Slow Factory
20 de ene – 22 de abr, 2022
- Pasado
- Exposición
Slow Factory transforms Homeroom into a site of collective learning and co-creation at the intersection of climate justice, social equity, and regenerative design through their evolving presentation, The Revolution is a School. The presentation features video, printed ephemera, installation, and a workshop series, all of which invite interaction and collaboration from visitors.
Slow Factory is a community of artists and thinkers, described as “part school, part lab,” committed to envisioning a society that holds interdependence between people and nature as its highest value and liberation as a collective responsibility. By positing alternatives to the oppressive systems that dominate many aspects of today’s society, Slow Factory nurtures creative strategies to transform our lives through free and accessible education, developing regenerative design solutions, and centering the wisdom and perspectives of people from the global majority.

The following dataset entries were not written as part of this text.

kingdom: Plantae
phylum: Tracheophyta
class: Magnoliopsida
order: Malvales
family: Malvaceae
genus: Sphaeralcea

A nonprofit cultural institution blurring the boundaries between science, art, and design, Slow Factory has collaborated with MIT Media Lab, Cooper Hewitt Smithsonian Design Museum, Central Saint Martins, and the Fashion Institute of Technology.
The Revolution is a School features Slow Factory’s participatory digital project, I Really Love This Song, which brings together videos from over 20 artists along with submissions from the public, each responding to prompts about identity, embodiment, social action, and artistry. Featured artists include musician Felukah, performance artist Mandy Harris Williams, and more. The project takes its name from a meme response to online activism popularized by Gen Z social media users. Slow Factory will continue to accept submissions from the public via their website through the course of this presentation, adding select submissions to the video installation.
Slow Factory’s digital presentation is complemented by two projects that explore materiality and sustainability. A series of posters which raise themes running throughout the Homeroom activation are on view, many of which are being exhibited for the first time. Three posters from the installation are also available for sale at Artbook @ MoMA PS1, with proceeds supporting Slow Factory as they fundraise for a school, slated to open in Brooklyn in late 2022. The space also hosts renewable scobie jars that grow leather from tea and coffee waste, an extension of Slow Factory’s vision of fostering a laboratory for simultaneous experimentation, creation, and learning.
Finally, Slow Factory’s commitment to the classroom as a revolutionary space takes form in a series of workshops and conversations, both in-person at PS1 and online, hosted by artists and leaders in the fashion, food, and culture fields. Free and open to the public, the workshops will imagine new pathways into climate and social justice inviting back past Homeroom collaborators, such as Nuevayorkinos’ Djali Brown-Cepeda, along with new participants, including sidewalk seamstress Makayla Wray, embroiderer and researcher Mava, and landscape architect turned plant designer, Olivia Rose. The workshops build upon broader conversations fostered by Homeroom about the potential to situate revolution in collective learning, creation, and connection.
Earth Day Celebration
MoMA PS1 hosted an Earth Day Celebration, featuring music, art-making workshops, and opportunities to seed a new green space in our Courtyard. The day marked both the closing of Slow Factory’s The Revolution is a School in Homeroom, and the unveiling of jackie sumell & The Lower Eastside Girls Club: Growing Abolition, a new project unfolding around a greenhouse in the side courtyard of PS1 offering points of connection between environmental justice and prison abolition.